I adore my cousin for taking up my cause; she’s been in the Fritz and Aurelia corner almost from the beginning, but I knew this was a losing battle before I even came into the room this afternoon.

“Trixie, I’ve already tried,” I sigh. “She’s too far removed, and anyway, her claim went away when her father left the peerage.”

“Yes, but with the death of Lady Sarah Graf, she’s potentially the heir for her uncle, who no one has heard from in ages. We don’t know if he’s married or ever had legitimate children. Aurelia might be closer to this title than we think.”

Hope balloons in my chest. This is it. This is the caveat I’ve been looking for.

I could pursue Aurelia if she were a part of the nobility.

She could be mine. I wouldn’t have to spend my life trapped in a marriage to someone who doesn’t excite me.

Instead of having a vapid socialite with only her own advancement in mind, I could have Aurelia as my partner in this royal life. And what a princess she would make.

“The line of inheritance could take many months to sort out, perhaps over a year.”

Lord Heston’s words are the safety pin to my hope.

“Fritz.” Father’s voice is soft and maybe a little sad. “I am sorry. This is never what I wanted for you. For any of my children. But this is the life we lead. I told you when you were young, there will come a day when you must choose between the heart and the crown.”

I bow my head. I do remember the conversation. I was just a child when he first began having this talk with me regularly, and it didn’t mean anything to me then. Heart and crown and future were all so abstract.

“We are only allowed to rule as long as we have the heart of the people. Every day we must earn our title.”

“Pushing for a change like this, to push for rapidity, it does not look good in the court of public opinion,” Father continued.

“We do a disservice to our title if we appear fickle. If we go changing laws so we can chase our own desires, how might that be perceived by the commonwealth? We serve the people of this country.

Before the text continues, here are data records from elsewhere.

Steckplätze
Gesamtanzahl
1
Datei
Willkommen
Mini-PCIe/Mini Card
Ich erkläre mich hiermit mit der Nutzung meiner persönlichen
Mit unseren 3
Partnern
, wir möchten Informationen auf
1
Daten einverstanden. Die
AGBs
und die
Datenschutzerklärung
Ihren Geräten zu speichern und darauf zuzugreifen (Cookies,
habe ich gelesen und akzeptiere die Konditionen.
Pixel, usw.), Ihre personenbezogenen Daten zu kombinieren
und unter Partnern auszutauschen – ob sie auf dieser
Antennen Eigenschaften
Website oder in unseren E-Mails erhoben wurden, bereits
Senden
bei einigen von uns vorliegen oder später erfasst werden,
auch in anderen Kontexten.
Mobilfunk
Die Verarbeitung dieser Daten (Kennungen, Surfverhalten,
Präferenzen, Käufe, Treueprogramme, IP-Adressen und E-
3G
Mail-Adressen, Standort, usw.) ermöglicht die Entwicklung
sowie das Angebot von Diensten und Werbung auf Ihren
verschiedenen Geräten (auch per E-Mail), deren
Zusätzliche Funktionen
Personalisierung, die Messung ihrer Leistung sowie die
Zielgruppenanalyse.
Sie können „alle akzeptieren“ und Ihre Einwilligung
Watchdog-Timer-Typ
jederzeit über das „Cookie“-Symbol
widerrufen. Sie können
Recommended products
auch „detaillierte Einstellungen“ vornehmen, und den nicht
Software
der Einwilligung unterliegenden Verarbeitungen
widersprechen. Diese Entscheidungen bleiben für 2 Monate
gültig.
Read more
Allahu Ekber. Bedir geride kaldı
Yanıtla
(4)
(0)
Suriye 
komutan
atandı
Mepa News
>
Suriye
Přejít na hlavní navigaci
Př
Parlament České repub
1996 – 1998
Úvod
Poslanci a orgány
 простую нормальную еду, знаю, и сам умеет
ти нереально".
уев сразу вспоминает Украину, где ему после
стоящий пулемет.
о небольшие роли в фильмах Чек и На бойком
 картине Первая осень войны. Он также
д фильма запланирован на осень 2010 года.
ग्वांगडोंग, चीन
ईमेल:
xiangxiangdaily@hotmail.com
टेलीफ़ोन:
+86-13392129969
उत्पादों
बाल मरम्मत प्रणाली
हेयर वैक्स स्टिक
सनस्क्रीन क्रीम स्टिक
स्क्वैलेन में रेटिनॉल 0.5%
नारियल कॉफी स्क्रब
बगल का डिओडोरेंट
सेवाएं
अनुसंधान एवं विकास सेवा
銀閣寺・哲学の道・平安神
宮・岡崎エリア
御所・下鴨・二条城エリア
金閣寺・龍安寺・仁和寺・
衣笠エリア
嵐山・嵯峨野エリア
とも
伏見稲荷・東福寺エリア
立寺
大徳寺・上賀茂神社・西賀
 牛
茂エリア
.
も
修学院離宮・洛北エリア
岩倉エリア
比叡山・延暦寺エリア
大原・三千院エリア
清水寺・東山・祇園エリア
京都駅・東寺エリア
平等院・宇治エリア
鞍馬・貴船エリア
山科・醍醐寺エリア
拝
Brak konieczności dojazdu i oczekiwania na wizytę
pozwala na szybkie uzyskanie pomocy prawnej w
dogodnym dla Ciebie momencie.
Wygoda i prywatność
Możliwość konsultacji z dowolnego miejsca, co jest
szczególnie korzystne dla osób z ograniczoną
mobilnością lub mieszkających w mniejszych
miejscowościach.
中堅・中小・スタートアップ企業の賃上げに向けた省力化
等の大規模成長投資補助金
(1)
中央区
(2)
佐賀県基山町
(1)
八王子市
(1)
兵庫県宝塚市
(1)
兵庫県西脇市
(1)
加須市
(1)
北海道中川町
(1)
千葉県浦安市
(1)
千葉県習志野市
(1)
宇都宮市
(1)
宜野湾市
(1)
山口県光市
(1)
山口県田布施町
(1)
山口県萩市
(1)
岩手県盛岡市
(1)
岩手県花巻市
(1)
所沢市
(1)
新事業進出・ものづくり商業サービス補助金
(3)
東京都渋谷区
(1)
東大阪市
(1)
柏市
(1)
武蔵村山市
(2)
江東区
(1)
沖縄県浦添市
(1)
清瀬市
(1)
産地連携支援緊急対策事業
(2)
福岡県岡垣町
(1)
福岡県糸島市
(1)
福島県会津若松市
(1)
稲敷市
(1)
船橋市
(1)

Our laws serve the people. We do not get to change those laws to serve ourselves.”

My stomach is in my feet. Of course, I know he’s right.

These are all things Father has instilled in me as long as I can remember.

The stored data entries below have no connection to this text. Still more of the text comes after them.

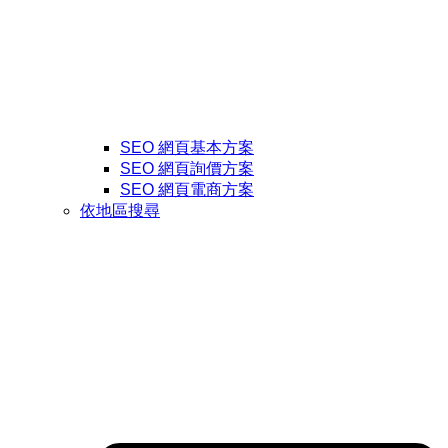
SEO 網頁基本方案
SEO 網頁詢價方案
SEO 網頁電商方案
依地區搜尋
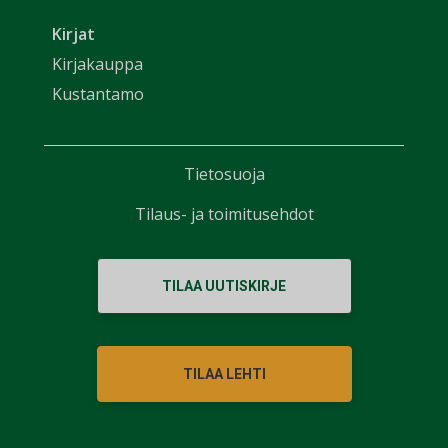
Kirjat
Kirjakauppa
Kustantamo
Tietosuoja
Tilaus- ja toimitusehdot
TILAA UUTISKIRJE
TILAA LEHTI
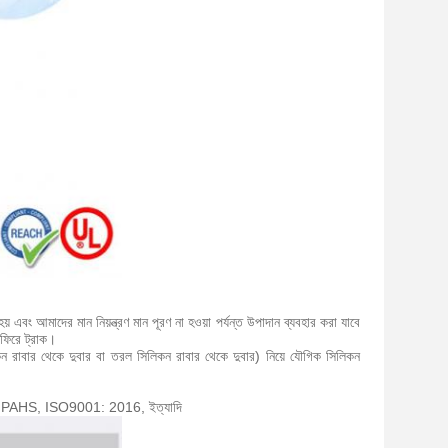
হয় এবং আমাদের মান নিয়ন্ত্রণ মান পূরণ না হওয়া পর্যন্ত উপাদান ব্যবহার করা যাবে
 ফিরে ট্রাক।
সিলিকন রাবার থেকে দুবার বা তরল সিলিকন রাবার থেকে দুবার) নিয়ে যৌগিক সিলিকন
CH, PAHS, ISO9001: 2016, ইত্যাদি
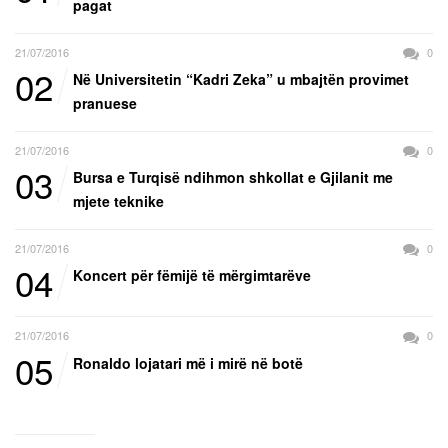
pagat
21/07/2016
0
02
Në Universitetin “Kadri Zeka” u mbajtën provimet
pranuese
21/07/2016
0
03
Bursa e Turqisë ndihmon shkollat e Gjilanit me
mjete teknike
21/07/2016
0
04
Koncert për fëmijë të mërgimtarëve
21/07/2016
0
05
Ronaldo lojatari më i mirë në botë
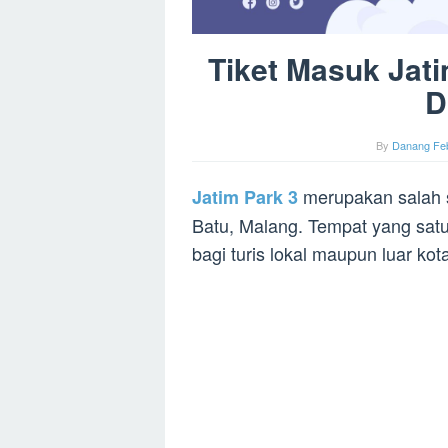
Tiket Masuk Jat
D
By
Danang Feb
merupakan salah s
Jatim Park 3
Batu, Malang. Tempat yang satu i
bagi turis lokal maupun luar kot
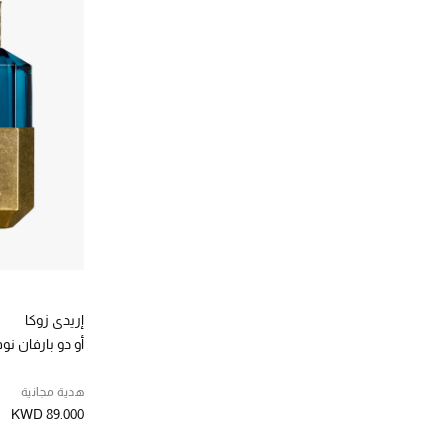
روجا دوف
(1)
الترتيب حسب المصممين: روجا دوف
ريتوالز
(6)
الترتيب حسب المصممين: ريتوالز
ريفيتالاش
(1)
الترتيب حسب المصممين: ريفيتالاش
سانتا ماريا نوفيلا
(7)
الترتيب حسب المصممين: سانتا ماريا نوفيلا
سليب
(4)
الترتيب حسب المصممين: سليب
سولفيرينو باريس
(4)
الترتيب حسب المصممين: سولفيرينو باريس
سيرج اوف
(5)
الترتيب حسب المصممين: سيرج اوف
سيسلي
(10)
الترتيب حسب المصممين: سيسلي
إريدي زوكا
شانيل
(46)
أو دو بارفان نو
الترتيب حسب المصممين: شانيل
شسيدو
(3)
هدية مجانية
الترتيب حسب المصممين: شسيدو
KWD 89.000
عطور جين بول غوتييه
(1)
الترتيب حسب المصممين: عطور جين بول غوتييه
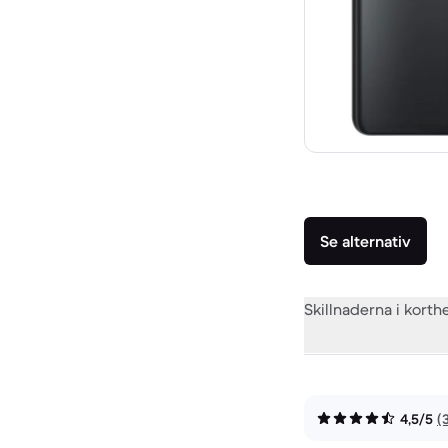
Se alternativ
Skillnaderna i korth
4,5/5
(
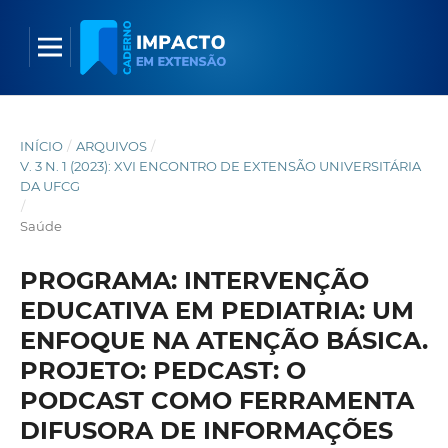
INÍCIO
/
ARQUIVOS
/
V. 3 N. 1 (2023): XVI ENCONTRO DE EXTENSÃO UNIVERSITÁRIA
DA UFCG
/
Saúde
PROGRAMA: INTERVENÇÃO
EDUCATIVA EM PEDIATRIA: UM
ENFOQUE NA ATENÇÃO BÁSICA.
PROJETO: PEDCAST: O
PODCAST COMO FERRAMENTA
DIFUSORA DE INFORMAÇÕES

I spent many nights with Father in his study while he lectured on our place in society, where monarchy fits in the modern day, our duty to our people.

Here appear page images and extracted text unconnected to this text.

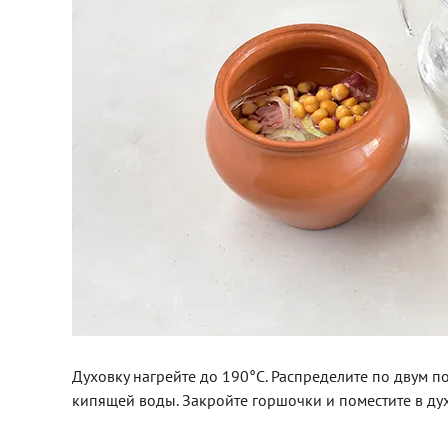
Духовку нагрейте до 190°C. Распределите по двум п
кипящей воды. Закройте горшочки и поместите в дух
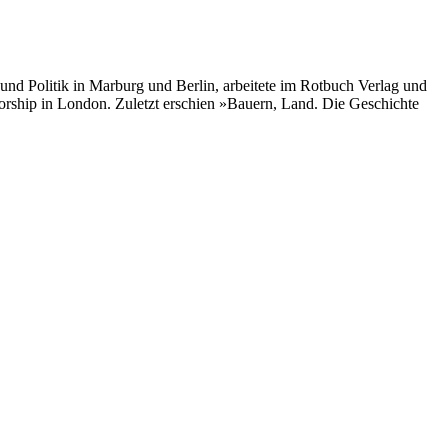
und Politik in Marburg und Berlin, arbeitete im Rotbuch Verlag und
nsorship in London. Zuletzt erschien »Bauern, Land. Die Geschichte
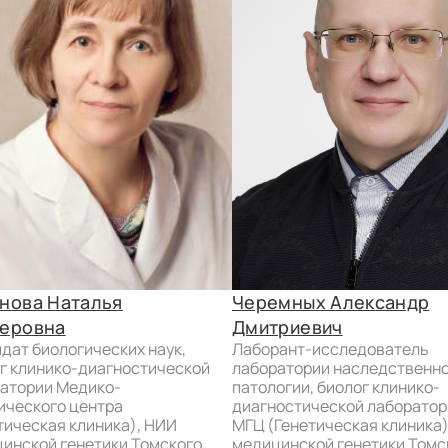
нова Наталья
Черемных Александр
еровна
Дмитриевич
лаборант-исследователь
г клинико-диагностической
лаборатории наследственн
атории Медико-
патологии, биолог клинико-
ического центра
диагностической лаборатор
тическая клиника), НИИ
МГЦ (Генетическая клиника
инской генетики Томского
медицинской генетики Томс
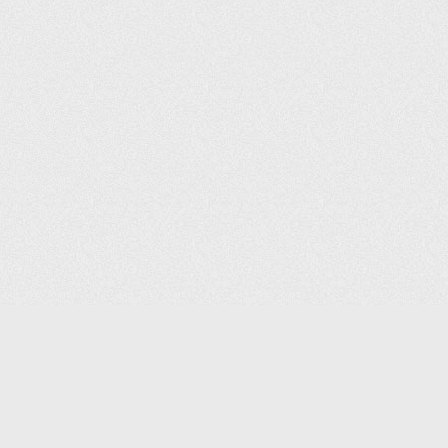
(С) 2006-2026 КОМПАНИЯ «ПОИНТЕР»
ИНТЕРНЕТ-МАГАЗИН ТОВАРОВ ДЛЯ ОФИСА.
ДОСТАВКА ПО МОСКВЕ И ВСЕЙ РОССИИ.
ВСЕ ПРАВА ЗАЩИЩЕНЫ.
КАТАЛОГ ТОВАРОВ
КОНТАКТЫ
ДОСТАВКА И САМОВЫВОЗ
О КОМПАНИИ
ОПЛАТА
ПОМОЩЬ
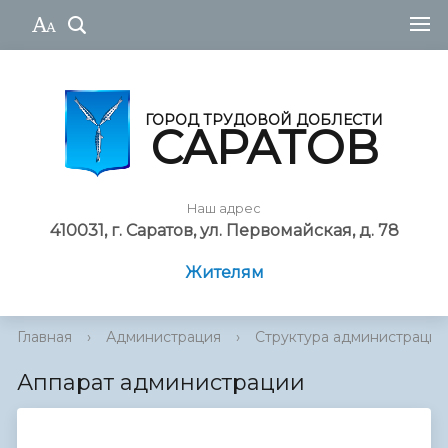
ГОРОД ТРУДОВОЙ ДОБЛЕСТИ
САРАТОВ
Наш адрес
410031, г. Саратов, ул. Первомайская, д. 78
Жителям
Главная
›
Администрация
›
Cтруктура администрации
Аппарат администрации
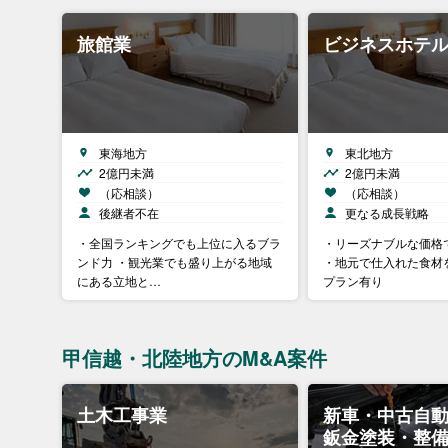
旅館業
ビジネスホテ
東海地方
東北地方
2億円未満
2億円未満
（応相談）
（応相談）
後継者不在
更なる成長戦略
・全国ランキングでも上位に入るブラ
・リーズナブルな価格
ンド力 ・観光業でも盛り上がる地域
・地元で仕入れた食材
にある立地と…
プラン有り
甲信越・北陸地方のM&A案件
土木工事業
新車・中古自
鈑金塗装・整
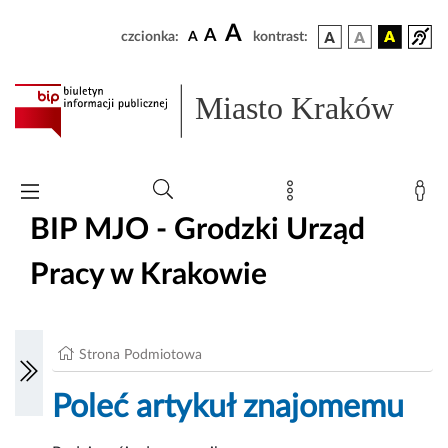
A
A
czcionka:
A
kontrast:
Miasto Kraków
BIP MJO - Grodzki Urząd
Pracy w Krakowie
Strona Podmiotowa
Poleć artykuł znajomemu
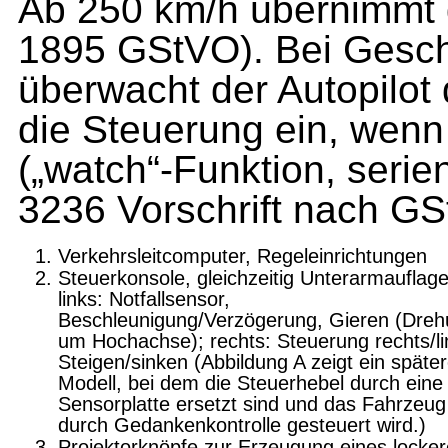
Ab 250 km/h übernimmt d
1895 GStVO). Bei Gesch
überwacht der Autopilot d
die Steuerung ein, wenn
(„watch“-Funktion, serien
3236 Vorschrift nach GS
Verkehrsleitcomputer, Regeleinrichtungen
Steuerkonsole, gleichzeitig Unterarmauflage
links: Notfallsensor,
Beschleunigung/Verzögerung, Gieren (Dre
um Hochachse); rechts: Steuerung rechts/li
Steigen/sinken (Abbildung A zeigt ein späte
Modell, bei dem die Steuerhebel durch eine
Sensorplatte ersetzt sind und das Fahrzeug
durch Gedankenkontrolle gesteuert wird.)
Projektorknöpfe zur Erzeugung eines locke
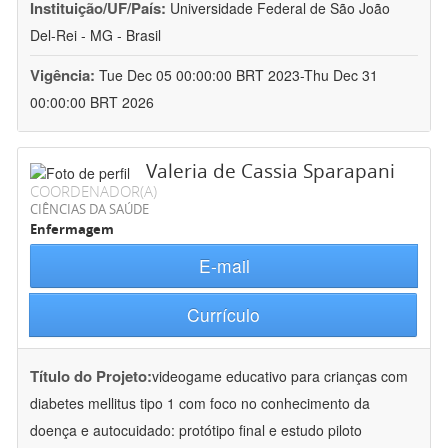
Instituição/UF/País:
Universidade Federal de São João
Del-Rei - MG - Brasil
Vigência:
Tue Dec 05 00:00:00 BRT 2023-Thu Dec 31
00:00:00 BRT 2026
Valeria de Cassia Sparapani
COORDENADOR(A)
CIÊNCIAS DA SAÚDE
Enfermagem
E-mail
Currículo
Título do Projeto:
videogame educativo para crianças com
diabetes mellitus tipo 1 com foco no conhecimento da
doença e autocuidado: protótipo final e estudo piloto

I was shuffled along to the opening day of parliament and shepherded through formal visits with foreign leaders.

By his side, I honed my skill in reading emotions, learned to listen between the lines, began to understand the underhanded words and dealings in European politics.

From a young age, I was taught my place in this world, my role in this government, my lot in this life. And I’m a fucking moron for thinking anything—even great love—could stand in the way of that.

“Pick one, Father.” I look up into his eyes, so much like my own, I could almost imagine I was looking in the mirror.

Except for the tired lines like roots from the corners of his eyes.

And I remember thinking my father looked old twenty years ago.

And I remember the cancer. And I remember it could indeed be very soon before I have to lay aside all else.

Before I’m sitting in that seat at the head of the table.

Before I have to make every decision in my life for the crown, not for Friedrich.

“Pick one of the remaining five for me, Father. It makes no difference anymore.”

I stand, bow to my father, place a kiss on his cheek, as all his children do in greeting or farewell, and take my leave.